Work-Based Learning (WBL) gives students the opportunity to learn a variety of skills by expanding the walls of classroom learning to include the community. By narrowing the gap between theory and practice, Work-Based Learning creates meaning for students.
WBL provides opportunities for students to learn a variety of skills through rigorous academic preparation with hands-on career development experiences. Under the guidance of adult mentors, students learn to work in teams, solve problems, and meet employers’ expectations.
Work-Based Learning Flyer
Work-Based Learning Goals and Benefits
Through Work-Based Learning, students have the opportunity to see how classroom instruction connects to the world of work and future career opportunities.
WBL provides the following:
- Active participation of educators, employees, labor, students, parents, and appropriate agency and community representatives.
- Development of learning and workplace competencies.
- Motivation to stay in school.
- Improvement of student grades.
- Improvement in student employability.
- Increased awareness of nontraditional career opportunities.
- Help for students in identifying Career Pathways.
Career and Technical Education (CTE) Pathways
Work-Based Learning supports the CTE Pathways initiative.
Work-Based Learning experiences are available in each CTE Pathway.

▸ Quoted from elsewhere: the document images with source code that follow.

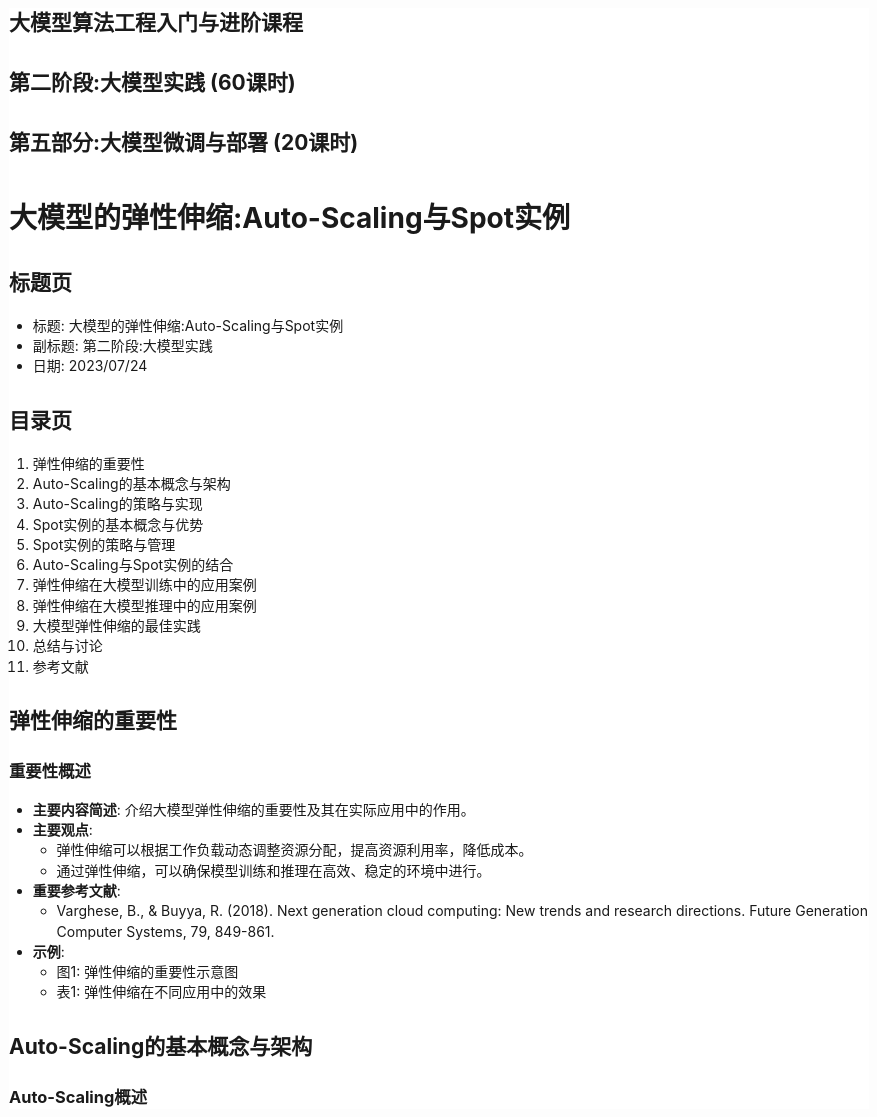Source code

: 
## 大模型算法工程入门与进阶课程

## 第二阶段:大模型实践 (60课时)

## 第五部分:大模型微调与部署 (20课时)

# 大模型的弹性伸缩:Auto-Scaling与Spot实例

## 标题页

- 标题: 大模型的弹性伸缩:Auto-Scaling与Spot实例
- 副标题: 第二阶段:大模型实践
- 日期: 2023/07/24

## 目录页

1. 弹性伸缩的重要性
2. Auto-Scaling的基本概念与架构
3. Auto-Scaling的策略与实现
4. Spot实例的基本概念与优势
5. Spot实例的策略与管理
6. Auto-Scaling与Spot实例的结合
7. 弹性伸缩在大模型训练中的应用案例
8. 弹性伸缩在大模型推理中的应用案例
9. 大模型弹性伸缩的最佳实践
10. 总结与讨论
11. 参考文献

## 弹性伸缩的重要性

### 重要性概述

- **主要内容简述**: 介绍大模型弹性伸缩的重要性及其在实际应用中的作用。
- **主要观点**:
  - 弹性伸缩可以根据工作负载动态调整资源分配，提高资源利用率，降低成本。
  - 通过弹性伸缩，可以确保模型训练和推理在高效、稳定的环境中进行。
- **重要参考文献**:
  - Varghese, B., & Buyya, R. (2018). Next generation cloud computing: New trends and research directions. Future Generation Computer Systems, 79, 849-861.
- **示例**:
  - 图1: 弹性伸缩的重要性示意图
  - 表1: 弹性伸缩在不同应用中的效果

## Auto-Scaling的基本概念与架构

### Auto-Scaling概述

Through a variety of WBL experiences students see, firsthand, how classroom instruction connects to the world of work and future career opportunities. Experiences include, but are not limited to, apprenticeships, career fairs, field studies, guest speakers, job shadows,and student internships.

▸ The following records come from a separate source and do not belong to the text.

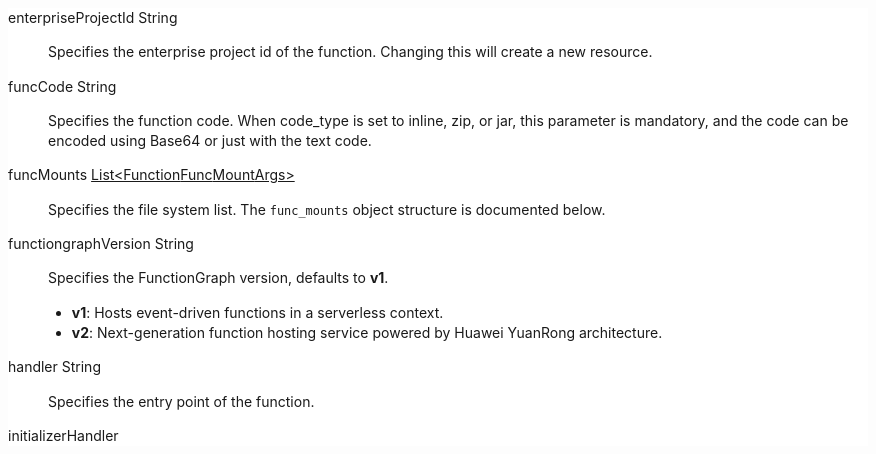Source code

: </dd><dt class="property-optional property-replacement"
            title="Optional">
        <span id="enterpriseprojectid_java">
<a data-swiftype-name="resource-property" data-swiftype-type="text" href="#enterpriseprojectid_java" style="color: inherit; text-decoration: inherit;">enterprise<wbr>Project<wbr>Id</a>
</span>
        <span class="property-indicator"></span>
        <span class="property-type">String</span>
    </dt>
    <dd><p>Specifies the enterprise project id of the function.
Changing this will create a new resource.</p>
</dd><dt class="property-optional"
            title="Optional">
        <span id="funccode_java">
<a data-swiftype-name="resource-property" data-swiftype-type="text" href="#funccode_java" style="color: inherit; text-decoration: inherit;">func<wbr>Code</a>
</span>
        <span class="property-indicator"></span>
        <span class="property-type">String</span>
    </dt>
    <dd><p>Specifies the function code. When code_type is set to inline, zip, or jar, this
parameter is mandatory, and the code can be encoded using Base64 or just with the text code.</p>
</dd><dt class="property-optional"
            title="Optional">
        <span id="funcmounts_java">
<a data-swiftype-name="resource-property" data-swiftype-type="text" href="#funcmounts_java" style="color: inherit; text-decoration: inherit;">func<wbr>Mounts</a>
</span>
        <span class="property-indicator"></span>
        <span class="property-type"><a href="#functionfuncmount">List&lt;Function<wbr>Func<wbr>Mount<wbr>Args&gt;</a></span>
    </dt>
    <dd><p>Specifies the file system list. The <code>func_mounts</code> object structure is documented
below.</p>
</dd><dt class="property-optional property-replacement"
            title="Optional">
        <span id="functiongraphversion_java">
<a data-swiftype-name="resource-property" data-swiftype-type="text" href="#functiongraphversion_java" style="color: inherit; text-decoration: inherit;">functiongraph<wbr>Version</a>
</span>
        <span class="property-indicator"></span>
        <span class="property-type">String</span>
    </dt>
    <dd><p>Specifies the FunctionGraph version, defaults to <strong>v1</strong>.</p>
<ul>
<li><strong>v1</strong>: Hosts event-driven functions in a serverless context.</li>
<li><strong>v2</strong>: Next-generation function hosting service powered by Huawei YuanRong architecture.</li>
</ul>
</dd><dt class="property-optional"
            title="Optional">
        <span id="handler_java">
<a data-swiftype-name="resource-property" data-swiftype-type="text" href="#handler_java" style="color: inherit; text-decoration: inherit;">handler</a>
</span>
        <span class="property-indicator"></span>
        <span class="property-type">String</span>
    </dt>
    <dd><p>Specifies the entry point of the function.</p>
</dd><dt class="property-optional"
            title="Optional">
        <span id="initializerhandler_java">
<a data-swiftype-name="resource-property" data-swiftype-type="text" href="#initializerhandler_java" style="color: inherit; text-decoration: inherit;">initializer<wbr>Handler</a>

Program Delivery Components
Work-Based Learning is integrated and grade-appropriate at all levels of education. Career awareness, exploration, orientation, and preparation activities are coordinated with School-Based Learning activities.
In grades K-6, students are introduced to a multitude of careers through career days (such as tool days and vehicle days), workplace visits, job shadowing, and guest speakers.
In grades 7-8, students explore career options in a particular field of work through career fairs, field studies, job shadowing, and guest speakers.
In grades 9-10, students become familiar with a specific career(s) through career fairs, job shadowing, and guest speakers.
In grades 11-12, students prepare for a career of their choosing through internships and apprenticeships.
Work-Based Learning Benefits Students By
- Exposing students to adult role models.
- Improving scholastic student motivation.
- Applying classroom learning.
- Exploring career options.
- Helping students make better decisions and plans.
- Improving post-secondary prospects.
- Helping students understand workplace expectations.
- Exposing students to state-of-the-art practices and technology.
Work-Based Learning Activities
- Career Fairs
- Field Studies
- Guest Speakers
- Job Shadows
- Student Internships
- College and Career Awareness
- CTE Internship
- Workplace Skills
Since the 1990s, an interest in using the community effectively in the classroom has grown. The Utah State Legislature recognizes the value Work-Based Learning experiences have in a student’s education and has allocated ongoing funding for this program.
Our vision is to see that all students have the opportunity to learn skills and to be introduced to the working world through a variety of Work-Based Learning activities which will enable them to be prepared to enter the workforce upon graduation from high school.